About this task
From top to bottom, retype the data exactly, passing over any picture.

[Opening Extracted data section]

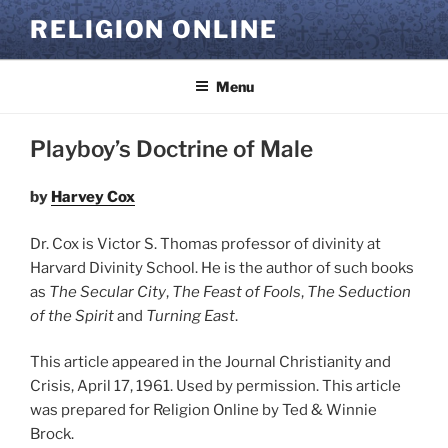
Skip
RELIGION ONLINE
to
content
Menu
Playboy’s Doctrine of Male
by
Harvey Cox
Dr. Cox is Victor S. Thomas professor of divinity at
Harvard Divinity School. He is the author of such books
as
The Secular City
,
The Feast of Fools
,
The Seduction
of the Spirit
and
Turning East
.
This article appeared in the Journal Christianity and
Crisis, April 17, 1961. Used by permission. This article
was prepared for Religion Online by Ted & Winnie
Brock.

[Closing Extracted data section]

Your response
Skip
RELIGION ONLINE
to
content
Menu
Playboy’s Doctrine of Male
by
Harvey Cox
Dr. Cox is Victor S. Thomas professor of divinity at
Harvard Divinity School. He is the author of such books
as
The Secular City
,
The Feast of Fools
,
The Seduction
of the Spirit
and
Turning East
.
This article appeared in the Journal Christianity and
Crisis, April 17, 1961. Used by permission. This article
was prepared for Religion Online by Ted & Winnie
Brock.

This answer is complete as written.